Fe'i bananas are an important component of ceremonial feasts in the Marquesas and the Society Islands. Karat bananas are reported to be one of the few kinds of banana that can be used in ceremonial presentations in Pohnpei, Micronesia. A Samoan legend is that the mountain banana and the lowland banana fought. The mountain banana – the Fe'i banana – won. Filled with pride at its victory, the mountain banana raised its head high, whereas the defeated lowland banana never raised its head again. (Fe'i bananas have an upright fruiting stem, whereas the fruiting stem droops in other kinds of banana.)

The bright orange-red colours of Fe'i bananas make them attractive to artists. The French Post-Impressionist painter Paul Gauguin visited the Society Islands, including Tahiti, towards the end of the 19th century. Three of his works include what are considered to be Fe'i bananas: Le Repas (The Meal, 1891), La Orana Maria (Hail Mary, 1891) and Paysage de Tahiti (Tahitian Landscape, 1891).
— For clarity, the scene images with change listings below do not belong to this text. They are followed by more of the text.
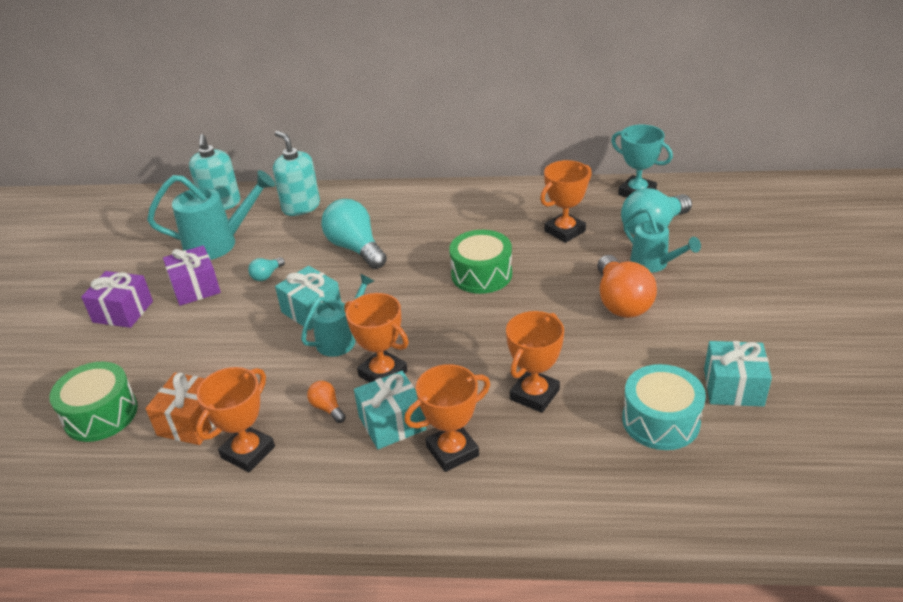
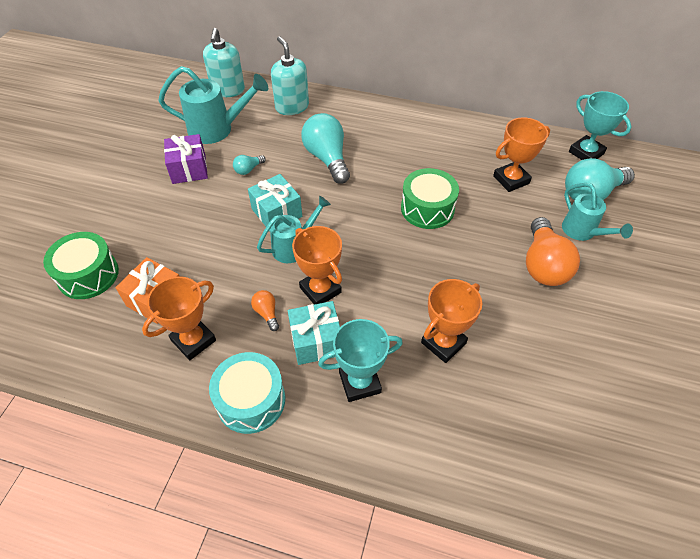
camera: 10 degrees right, 15 degrees up
purple gift [81,271,153,328] -> none
orange trophy [404,364,490,472] -> turquoise trophy [318,319,403,402]
turquoise drum [622,364,706,450] -> turquoise drum moved to [209,352,285,434]
turquoise gift [704,341,772,407] -> none

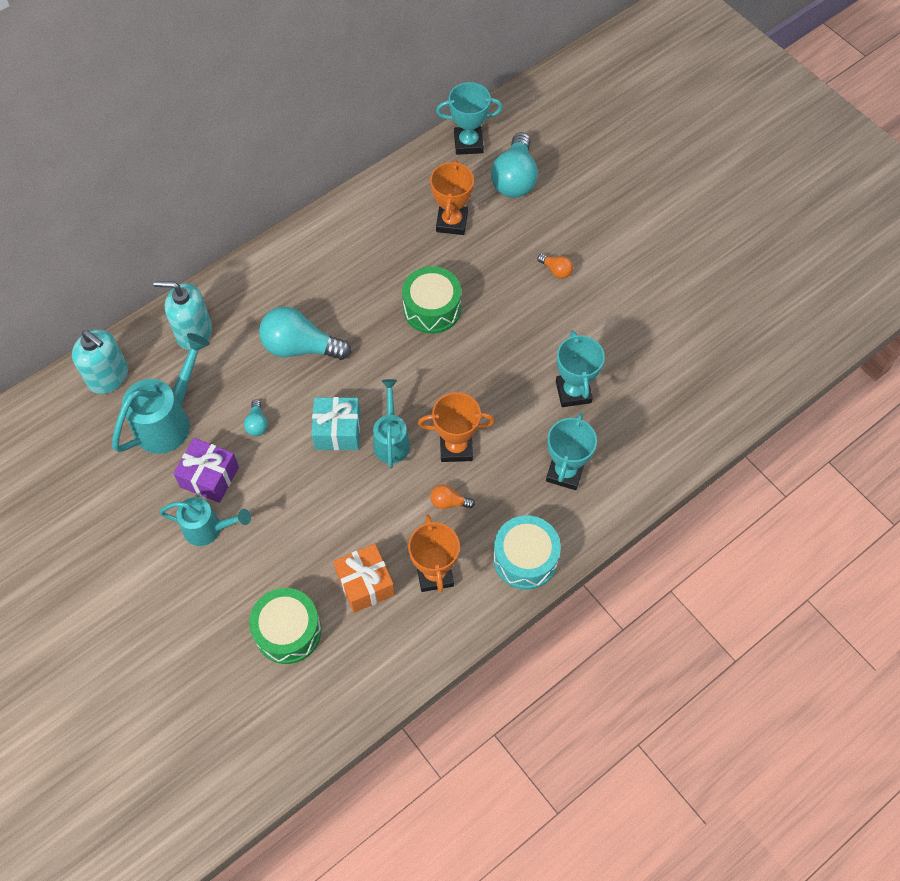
camera: 55 degrees left, 10 degrees up
turquoise gift [288,301,340,365] -> none
orange trophy [421,279,482,363] -> turquoise trophy [556,331,605,407]
orange light bulb [526,217,580,286] -> orange light bulb [538,254,573,279], size x0.46
turquoise watering can [562,183,633,241] -> turquoise watering can moved to [159,497,251,546]

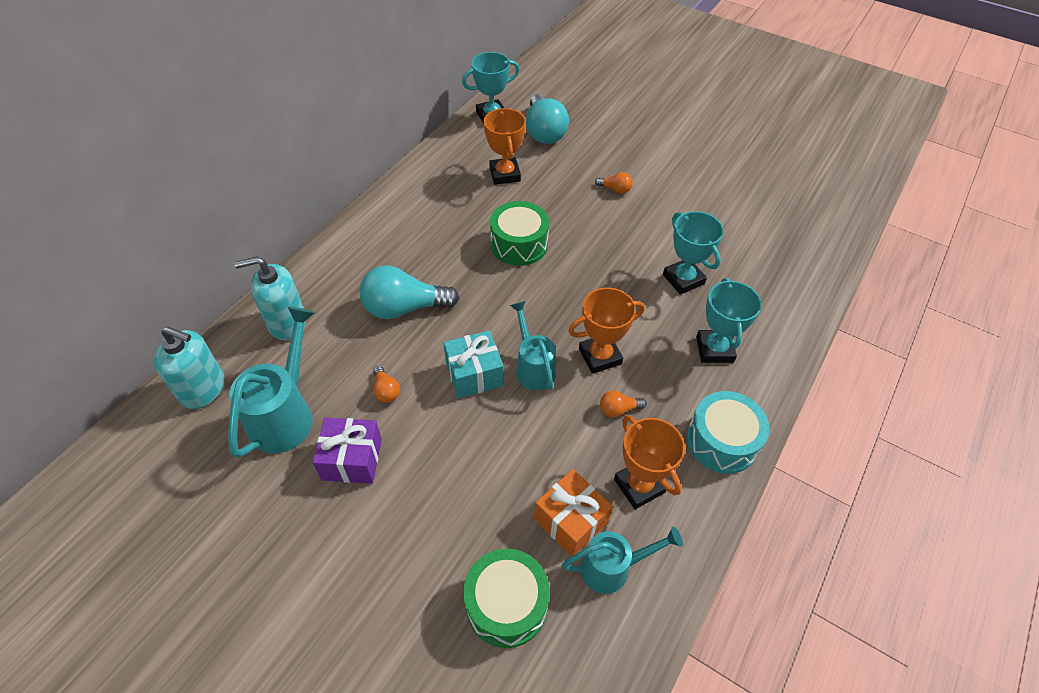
camera: 20 degrees left, 10 degrees down
turquoise watering can [159,497,251,546] -> turquoise watering can moved to [562,527,683,594]
turquoise light bulb [244,399,268,436] -> orange light bulb [373,366,400,403]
Fe'i bananas were one of the main staples of Liv Coucheron-Torpand and Thor Heyerdahl during their one-and-a-half-year stay on the Marquesan island of Fatu-Hiva in 1937–38. Heyerdahl reported that Fe'i bananas grew all around their cabin on Fatu-Hiva, while on Tahiti they had only seen Fe'i bananas growing "in almost inaccessible cliffs."

==Conservation==

Fe'i banana cultivars, along with other Pacific crop propagation material, have been saved at the Centre for Pacific Crops and Trees (CePaCT), which catalogs living plants of the Pacific region for conservation. More than 100 samples of Fe'i bananas were collected in French Polynesia, from isolated farms on six different islands. The samples will be conserved in a gene bank in Tahiti, with duplicates kept at CePaCt.